La Cour rappelle que l'article L. 242-1 du code des assurances fixe limitativement les sanctions applicables. Ces manquements ne peuvent donc fonder une action en responsabilité contractuelle de droit commun.

En réalité, le recours de l'assuré reste très restreint : en cas de refus injustifié, le préfinancement des travaux par l'assuré après mise en demeure de l'assureur permet d'obtenir une majoration de plein droit de l'indemnité, à hauteur du double du taux de l'intérêt légal. L'assuré ne bénéficiera pas de réparation complémentaire sur un autre fondement.

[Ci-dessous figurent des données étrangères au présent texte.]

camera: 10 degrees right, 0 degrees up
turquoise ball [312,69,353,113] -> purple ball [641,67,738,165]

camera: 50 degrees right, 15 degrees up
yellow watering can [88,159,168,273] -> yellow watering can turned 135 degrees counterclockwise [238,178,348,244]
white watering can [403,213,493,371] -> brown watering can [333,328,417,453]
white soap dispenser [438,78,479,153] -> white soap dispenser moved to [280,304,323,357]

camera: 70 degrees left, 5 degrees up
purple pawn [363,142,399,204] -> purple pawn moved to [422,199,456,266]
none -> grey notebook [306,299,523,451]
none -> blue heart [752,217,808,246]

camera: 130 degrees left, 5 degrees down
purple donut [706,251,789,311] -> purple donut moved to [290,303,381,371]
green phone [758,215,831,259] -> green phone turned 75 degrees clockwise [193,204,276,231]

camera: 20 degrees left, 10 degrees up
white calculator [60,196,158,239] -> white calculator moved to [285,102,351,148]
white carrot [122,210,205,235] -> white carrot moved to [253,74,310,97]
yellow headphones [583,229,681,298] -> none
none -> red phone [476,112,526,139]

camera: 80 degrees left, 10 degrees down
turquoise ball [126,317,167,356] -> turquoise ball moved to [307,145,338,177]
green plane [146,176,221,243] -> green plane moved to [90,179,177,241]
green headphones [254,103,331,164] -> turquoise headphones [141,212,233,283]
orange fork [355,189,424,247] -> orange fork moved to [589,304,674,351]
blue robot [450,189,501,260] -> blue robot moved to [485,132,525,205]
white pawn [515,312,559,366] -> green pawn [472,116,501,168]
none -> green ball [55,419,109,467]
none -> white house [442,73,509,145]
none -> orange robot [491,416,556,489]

⚠️ L'assureur qui exécute mal sa garantie en finançant des travaux inefficaces peut voir sa responsabilité contractuelle engagée, tandis que celui qui refuse à tort sa garantie demeure soumis aux seules sanctions prévues par le Code des assurances.

Cette décision renforce la prévisibilité du régime applicable aux assureurs et invite les assurés à réagir vite : contester sans délai tout refus de garantie et engager rapidement les mesures d'instruction utiles, notamment un référé-expertise, pour préserver l'effectivité de leurs droits.